Mais la beauté du tennis, c'est que lorsque l'on garde espoir, peu importe le pointage, il y a toujours une possibilité de s'ajuster, changer de stratégie s'il le faut et redevenir combatif et efficace. Comme je lisais l'autre jour dans le journal l'Équipe: et cela explique bien ma pensée: « Il a su trouver sa place entre Bambi, pataud et craintif, et Rambo, puissant et définitif ». Ha, ha, ha...la plume merveilleuse de mes ancêtres m'impressionnera toujours. Eh bien oui dis donc Félix renverse complètement la situation pour arracher le set au bris d'égalité 7-4!

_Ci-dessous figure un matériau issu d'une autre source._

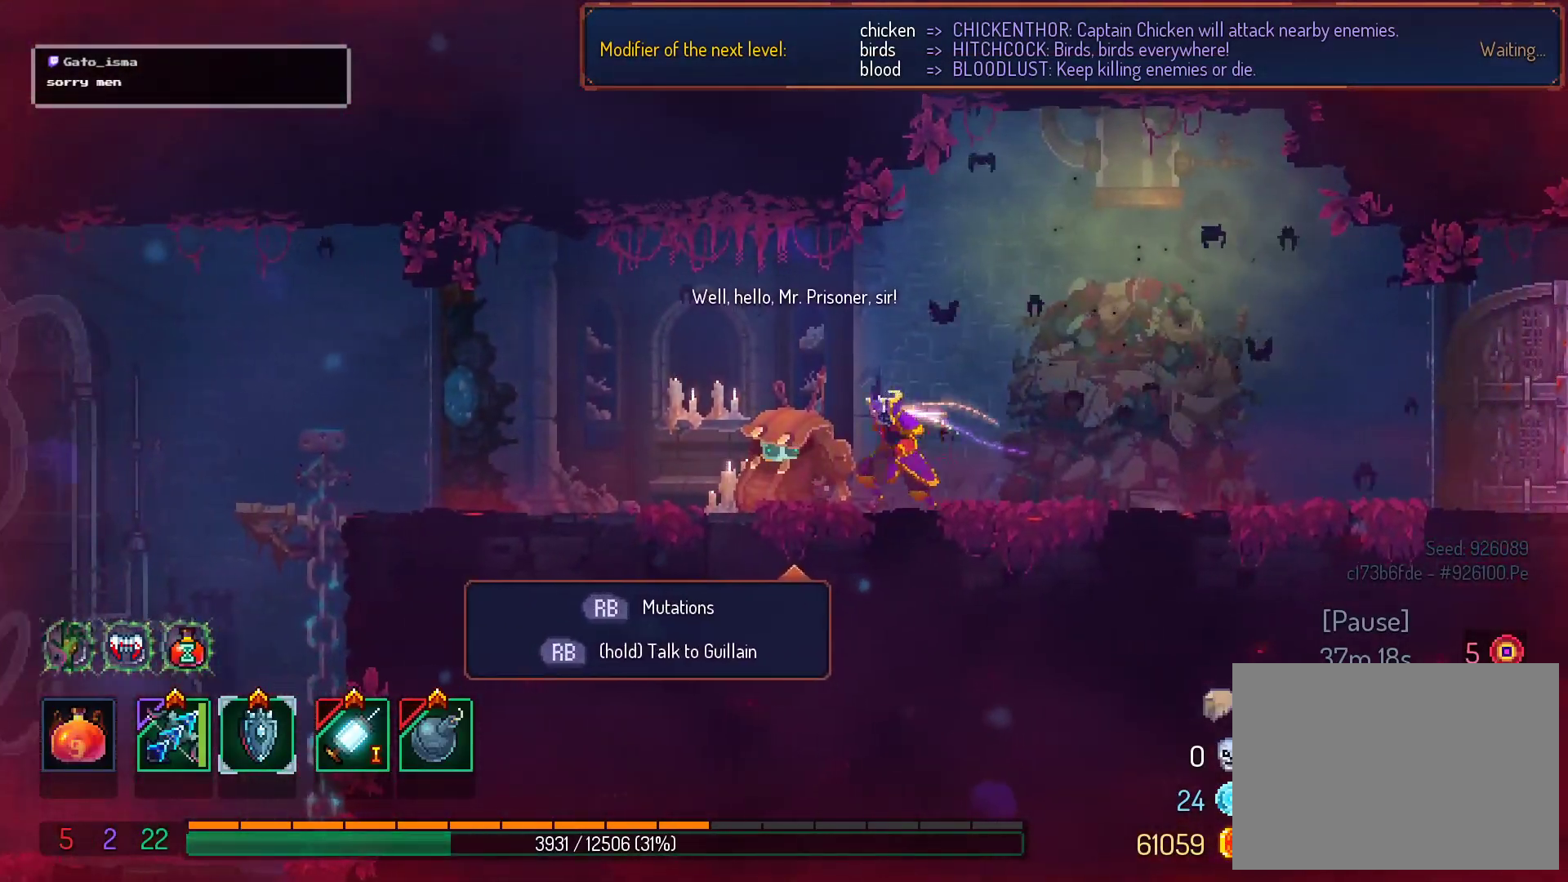
{"buttons": [], "right_stick": "center", "events": [[500, "A", "up"]]}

Juste le 2e set dure 1:26. Je me dis que ça y est, puisque les déplacements de Zverev se font plus difficilement, il y a aussi un peu plus de fautes dans son jeu en fond de terrain. Il est fa-ti-gué le trentenaire et Félix n'a qu'à le faire courir gauche/droite jusqu'à ce qu'il dépose les armes...Malheureusement c'est le contraire qui arrive. Le troisième set ne dure que le temps d'une chanson excepté que c'est notre québécois qui est au bout du rouleau.

Tout de suite après le match sur le terrain, l'annonceur va d'abord chercher les commentaires de Félix Auger-Aliassime. Spécial puisqu'on ne fait jamais cela normalement, parler sur le court avec le perdant, mais les premiers mots qui sortent de sa bouche sont ceux-ci: d'abord remercier les spectateurs qui l'ont adopté instantanément et grandement encouragé et aussi retourner à l'entrainement le plus vite possible pour pouvoir à l'avenir mieux livrer bataille au 3e set. Sa voix se casse légèrement laissant filtrer tout le regret qui l'anime. Quel beau kid tout de même. C'est impossible de ne pas l'aimer celui-là.

La dure réalité du circuit cependant c'est que les chiffres ne mentent pas: 62 fautes directes en 2:36 de jeu c'est beaucoup, en fait 2 fois plus que l'adversaire. En plus, au service: 54% et 44% de points gagnés en premières et deuxièmes balles, bien en dessous de ses pourcentages habituels. Aliassime s'est épuisé en n'arrivant pas à casser l'autre avec de belles séquences au service, son arme principale. Je sais que Félix adore jouer sur terre battue, mais selon moi il est d'abord et avant tout un attaquant et tout comme Milos Raonic et Denis Shapovalov: sans service point de salut.  

Tiens, tiens, pourquoi pas un petit appartement dans la Principauté pour s'assurer d'avoir des partenaires d'entrainement de très grande qualité pour se faire encore plus de coffre??? S'installer dans un paradis fiscal sera aussi une très bonne affaire puisque son talent crève les yeux et son avenir financier assuré s'il reste affamé et en santé. Dans son cas à lui, je n'ai aucun doute et si j'avais à le conseiller, je lui demanderais de déposer quelques valises près du Monte Carlo Country Club,  le MCCC pour les intimes.